Zinsabzugsbeschränkung
Österreich führte im Jahr 2014 eine Zinsabzugsbeschränkung ein, welche bezugnehmend auf Artikel 11 der ATAD beibehalten wurde und nicht durch eine Bestimmung ersetzt wurde, die mit Artikel 4 der ATAD übereinstimmt. Unter der österreichischen Beschränkungsregel sind Zinsaufwendungen, die an verbundene Unternehmen bezahlt werden nur abzugsfähig, wenn die Zinseinkünfte bei der empfangenden Körperschaft einem Körperschaftssteuersatz von mindestens 10% unterliegen. Im Übrigen gelten diese Bestimmungen auch für konzerninterne Lizenzgebühren.
Es muss abgewartet werden, ob und wann Österreich diese Bestimmung ersetzen wird, um dem Regulierungsstandard des Artikel 4 der ATAD zu entsprechen.
Wegzugsbesteuerung
Österreich hat vor einigen Jahren Bestimmungen zur Wegzugsbesteuerung von Betriebsvermögen eingeführt. Diese blieben Großteils unverändert, aber es wurden manche fachlichen Kriterien angepasst und die Möglichkeit der Ratenzahlung von auf Anlagevermögen entfallende Steuern wurde in Übereinstimmung mit Artikel 5 der ATAD auf 5 Jahre reduziert.
Allgemeine Missbrauchsabwehr – GAAR (General Anti-Abuse Rule)
Österreich hatte seit langer Zeit Bestimmungen zur allgemeinen Missbrauchsabwehr im nationalen Steuerrecht. Da diese Bestimmungen den Maßnahmen in Artikel 6 der ATAD sehr ähnlich waren, wurde die bisherige Formulierung angepasst, damit sie dem Wortlaut und den Kriterien der ATAD entspricht. Es bleibt abzuwarten, wie signifikant die Auswirkung dieser Änderungen in der Praxis und der Rechtsprechung der für Steuern zuständigen Gerichte sein wird.
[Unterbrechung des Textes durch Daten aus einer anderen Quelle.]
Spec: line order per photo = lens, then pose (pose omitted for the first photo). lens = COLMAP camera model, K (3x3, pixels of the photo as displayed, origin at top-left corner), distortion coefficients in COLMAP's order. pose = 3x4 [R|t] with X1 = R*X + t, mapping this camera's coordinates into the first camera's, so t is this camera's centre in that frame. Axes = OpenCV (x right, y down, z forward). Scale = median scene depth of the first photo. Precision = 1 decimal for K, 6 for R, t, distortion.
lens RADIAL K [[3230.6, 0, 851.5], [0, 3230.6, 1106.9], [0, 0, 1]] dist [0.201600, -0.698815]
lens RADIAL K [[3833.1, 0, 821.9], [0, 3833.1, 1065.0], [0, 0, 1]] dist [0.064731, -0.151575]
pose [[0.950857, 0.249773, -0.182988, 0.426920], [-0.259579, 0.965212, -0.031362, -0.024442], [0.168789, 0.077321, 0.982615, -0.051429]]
Hinzurechnungsbesteuerung – CFC (Controlled Foreign Company) Rule
Das österreichische nationale Steuerrecht beinhaltete vor Artikel 7 der ATAD keine Bestimmungen zur Hinzurechnungsbesteuerung. Es wurden also erstmalig Bestimmungen zur Hinzurechnungsbesteuerung in das österreichische Körperschaftsteuergesetz aufgenommen. Diese sind anwendbar auf Gewinne, die ab dem 01. Jänner 2019 realisiert werden. Österreich entschied Unternehmen, deren Passiveinkommen nicht mehr als ein Drittel Ihres steuerbaren Einkommens liegt, von der Anwendung der Bestimmungen betreffend Hinzurechnungsbesteuerung auszunehmen. Es gibt jedoch Bagatellgrenze für Unternehmen mit geringen Gewinnen. Die Hinzurechnungsbesteuerung kommt zur Anwendung, sofern die Besteuerung von Passiveinkommen unter 12,5% liegt. Daher könnte die Hinzurechnungsbesteuerung sogar auf Unternehmen in bestimmten anderen EU-Mitgliedsstaaten zur Anwendung kommen (z.B. Bulgarien, Zypern, Ungarn).
Hybride Gestaltungen
Österreich hatte bereits eine Bestimmung hinsichtlich der beschränkten Abzugsfähigkeit von Zins- und Lizenzaufwendungen, wenn diese beim Empfänger keiner Besteuerung von mindestens 10% unterlagen. Außerdem untersagt Österreich die Anwendung der Steuerbefreiung auf Dividenden, sofern die Dividendenzahlung bei der Tochtergesellschaft eine abzugsfähige Betriebsausgabe darstellt. Bis jetzt wurden diese Bestimmungen auf Basis des Artikel 9 der ATAD nicht verändert.